For this writer, some of the other highlights that warrant a mention are: Jonanthan Jones’ installation of 2000 collected natural objects with deep cultural and personal significance layered in contemporary and conceptual framework; the phenomenally detailed abstractions of Waqas Khan (Pakistan); the stunning musical installation of Japanese artist Yuko Mohri – a sonic rumination which overlooks the Brisbane river and city while using the vernacular of urban light posts and furniture; the graphite drawings / constructions by Bangladeshi artist Ayesha Sultana; the punchy one-liner on “skin-deep identity” in Latai Taumoepeau’s photographic series Dark Continent (2018), and the epic narratives of Kawayian de Guia (Philippines) that blend ancient tribal culture with consumerism and colonisation.
As its name frames, the APT happens every three years. It is long enough for digestion and change in the pace of an evolving role, but also allows the time to build relationships across remote locations.
Another way to understand such change, in reality, is to track it. Stanhope has chosen also to revisit work from earlier iterations of the APT – Japan’s Shinro Ohtake and the aforementioned Anne Noble were both represented in the first APT. There are in total five artists who have a return appearance in APT9.
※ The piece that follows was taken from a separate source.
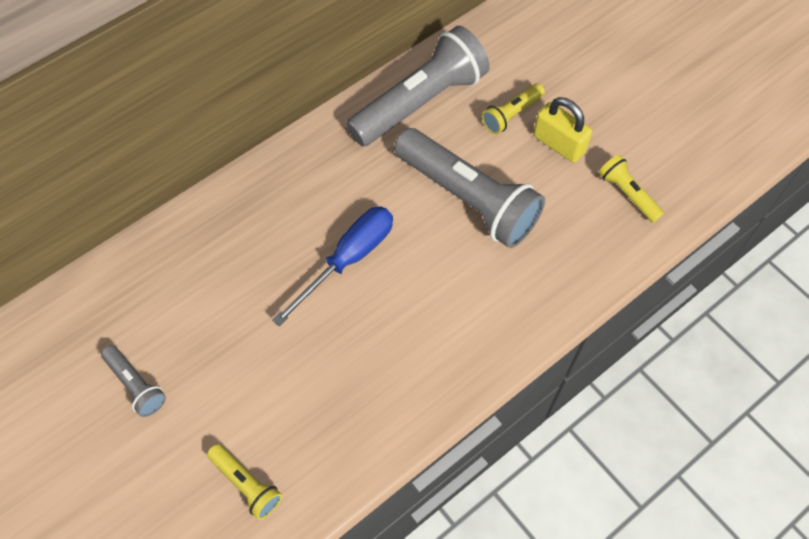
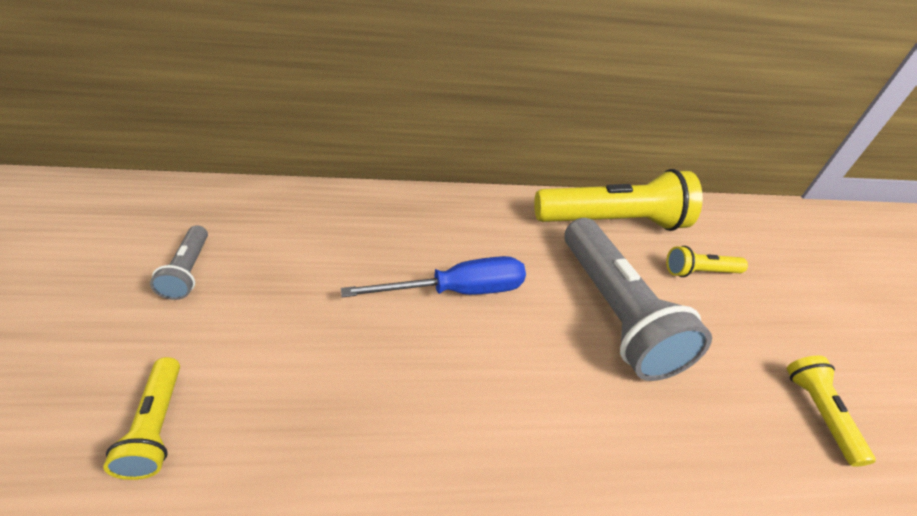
camera: 30 degrees right, 20 degrees down
grey flashlight [346,26,490,146] -> yellow flashlight [534,169,703,231]
yellow padlock [533,97,592,163] -> none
The Triennial has always been defined by prolonged fieldwork in the region, and this “review” invites a deeper analysis of the sustainability of practices and perhaps a gauge on the speed of growth in these art scenes.
This is where I come back to that idea of slow art, and our need for it more than ever. There are many threads that can be chosen as a way of navigating through APT9 as a viewer, and we may not feel that immediate buzz on our first viewing, conditioned to seek out the big statements, but this exhibition is a quiet giant that continues to whisper in your ear.
Don’t be too quick with the first impressions – typical behaviour for our world drowning in opinions – but take a cue from our more remote neighbours and allow the nuances to slowly surface.
Rating: 4 stars ★★★★
The 9th Asia Pacific Triennial of Contemporary Art’ (APT9)
24 November 2018 until 28 April, 2019
Queensland Art Gallery / Gallery of Modern Art (QAGOMA)
ArtsHub visited Brisbane as a guest of the Asia Pacific Triennial.